Before-and-after object states:
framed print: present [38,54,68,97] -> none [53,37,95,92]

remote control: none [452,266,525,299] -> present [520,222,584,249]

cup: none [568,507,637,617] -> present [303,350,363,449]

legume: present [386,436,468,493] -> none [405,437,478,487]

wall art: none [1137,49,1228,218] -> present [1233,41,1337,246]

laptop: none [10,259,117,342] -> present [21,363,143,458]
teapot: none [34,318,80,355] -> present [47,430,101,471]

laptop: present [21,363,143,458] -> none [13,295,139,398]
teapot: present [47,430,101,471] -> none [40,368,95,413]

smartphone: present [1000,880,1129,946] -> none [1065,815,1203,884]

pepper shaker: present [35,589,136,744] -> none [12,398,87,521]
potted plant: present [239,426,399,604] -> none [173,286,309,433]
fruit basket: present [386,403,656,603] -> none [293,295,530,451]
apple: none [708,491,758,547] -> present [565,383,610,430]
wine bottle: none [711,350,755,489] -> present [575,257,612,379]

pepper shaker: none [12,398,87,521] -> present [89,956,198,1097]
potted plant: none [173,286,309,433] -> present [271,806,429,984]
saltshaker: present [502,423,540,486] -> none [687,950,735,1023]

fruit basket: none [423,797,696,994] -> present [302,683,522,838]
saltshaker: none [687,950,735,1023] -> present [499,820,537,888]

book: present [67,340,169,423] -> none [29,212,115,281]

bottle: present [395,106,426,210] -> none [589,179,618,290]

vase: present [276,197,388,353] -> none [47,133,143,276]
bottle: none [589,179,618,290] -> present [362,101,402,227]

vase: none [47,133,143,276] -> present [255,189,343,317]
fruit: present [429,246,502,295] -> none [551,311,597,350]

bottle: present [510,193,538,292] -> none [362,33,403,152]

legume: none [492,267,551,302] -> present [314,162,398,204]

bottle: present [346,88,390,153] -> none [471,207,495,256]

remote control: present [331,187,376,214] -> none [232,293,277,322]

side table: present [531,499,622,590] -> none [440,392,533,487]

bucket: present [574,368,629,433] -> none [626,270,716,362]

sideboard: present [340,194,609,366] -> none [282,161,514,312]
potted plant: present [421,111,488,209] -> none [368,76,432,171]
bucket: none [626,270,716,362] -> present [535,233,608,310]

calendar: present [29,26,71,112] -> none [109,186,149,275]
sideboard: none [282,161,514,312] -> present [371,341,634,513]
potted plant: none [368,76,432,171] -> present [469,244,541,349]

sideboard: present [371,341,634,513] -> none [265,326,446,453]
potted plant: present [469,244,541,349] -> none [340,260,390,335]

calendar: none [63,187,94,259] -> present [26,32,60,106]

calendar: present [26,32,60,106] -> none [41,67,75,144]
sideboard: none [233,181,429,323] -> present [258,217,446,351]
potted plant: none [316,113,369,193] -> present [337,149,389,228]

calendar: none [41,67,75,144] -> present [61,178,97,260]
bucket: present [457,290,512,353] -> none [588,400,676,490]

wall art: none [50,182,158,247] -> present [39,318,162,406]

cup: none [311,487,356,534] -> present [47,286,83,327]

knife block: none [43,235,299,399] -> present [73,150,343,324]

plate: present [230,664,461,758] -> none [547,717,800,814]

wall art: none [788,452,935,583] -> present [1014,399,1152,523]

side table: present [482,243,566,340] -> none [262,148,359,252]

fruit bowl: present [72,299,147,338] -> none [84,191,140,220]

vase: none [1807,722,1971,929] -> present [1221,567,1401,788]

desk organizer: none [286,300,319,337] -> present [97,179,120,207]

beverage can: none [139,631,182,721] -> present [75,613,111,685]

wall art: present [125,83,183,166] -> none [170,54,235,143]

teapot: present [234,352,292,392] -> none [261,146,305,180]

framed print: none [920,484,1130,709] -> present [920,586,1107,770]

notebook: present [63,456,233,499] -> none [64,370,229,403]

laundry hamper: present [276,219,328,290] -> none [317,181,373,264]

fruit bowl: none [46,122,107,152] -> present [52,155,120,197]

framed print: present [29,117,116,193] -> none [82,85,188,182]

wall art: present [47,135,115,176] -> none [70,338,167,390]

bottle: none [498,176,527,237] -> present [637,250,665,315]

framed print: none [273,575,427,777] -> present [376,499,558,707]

__WORK INSTRUCTION__
Show every line of the entries above where the word "legume" occurs.

__FINAL ANSWER__
legume: present [386,436,468,493] -> none [405,437,478,487]
legume: none [492,267,551,302] -> present [314,162,398,204]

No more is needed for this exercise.